Notice the exquisite sense of non-fulfillment in the verse that recalls "the darkened underpass" under which we thought "oh God, my chance has come at last." But then a strange fear gripped us and we just couldn't ask.
Then comes the legendary chorus, which I only write it here for the privilege of repeating it:
"And if a double decker bus crashes into us: To die by your side is such a heavenly way to die.
And if a ten ton truck kills the both of us: To die by your side, well the pleasure and the privilege is mine . . ."
If anyone can beat that, I haven't heard it. And all of it is punctuated by one of the most haunting string arrangements of all time, fading out to the titular line, full of that mix of longing, loss, eternal devotion and unnameable bittersweetness that is quintessentially romantic.
And with that, I honestly believe the debate to be over. Because everyone else is just blowing hot air about how much they love somebody. Which is sweet, but not romantic.

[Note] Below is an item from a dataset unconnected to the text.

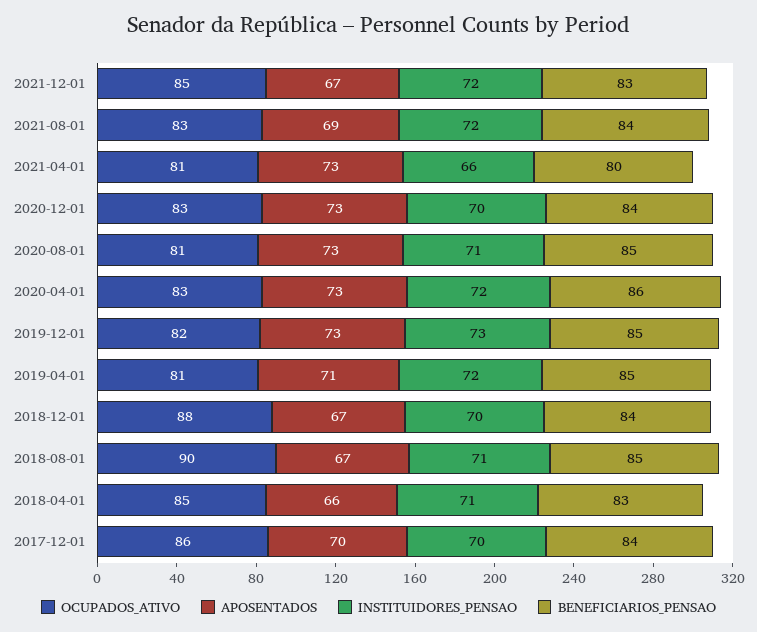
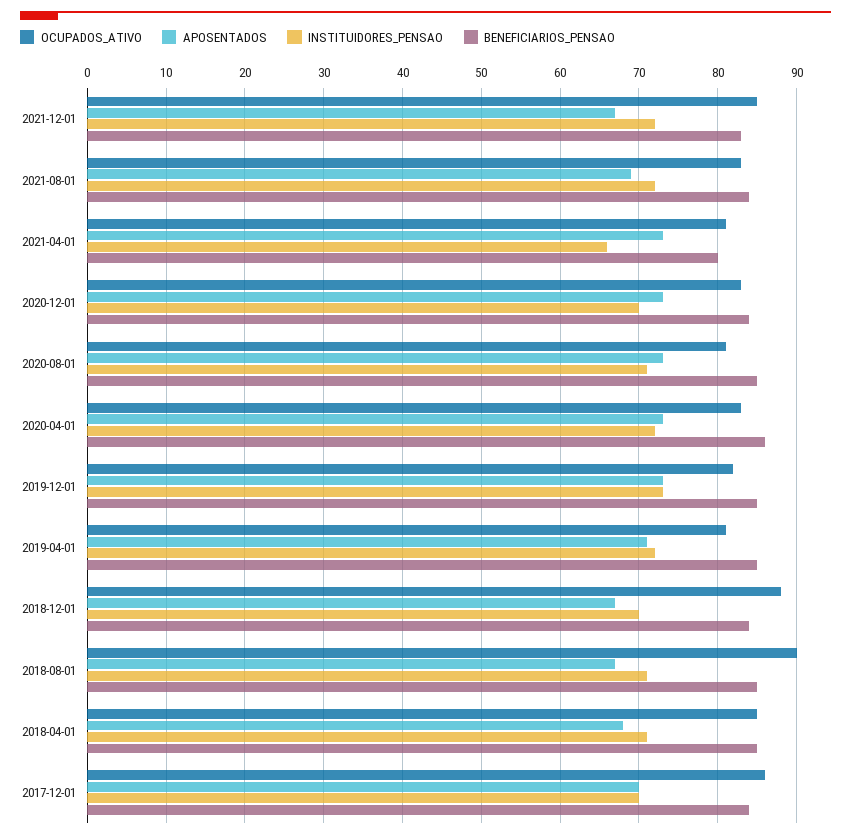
APOSENTADOS, 2018-04-01: 66 -> 68
BENEFICIARIOS_PENSAO, 2018-04-01: 83 -> 85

"Just Like Heaven"--the cure,
"Do What You Have To Do"--sarah mcglaughlin
"Canon" by Johan Pachabel. (The "Grand Finale" from Edward Scissorhands should also receive consideration.)
Candidates for very distant third:
"You Are My Radio"--squirrel nut zippers
"The Sensual World"--kate bush (just for the sex of it)
"Driving Your Girlfriend Home" --morrissey
"To Me You Are a Work of Art"--morrissey
"Nothing Matters When We're Dancing"--magnetic fields
"Love Song"--the cure
"Always On My Mind"--willy nelson
"Dreaming My Dreams"--the cranberries
"Can't Help Falling in Love With You"--Elvis presley
"If You Leave Me" --ray charles (which might actually be called "What Would I do?"--I can't remember)
Go ahead and add to the list of seconds and thirds. But you will NOT persuade me that There Is a Light That Never Goes Out doesn't stand alone.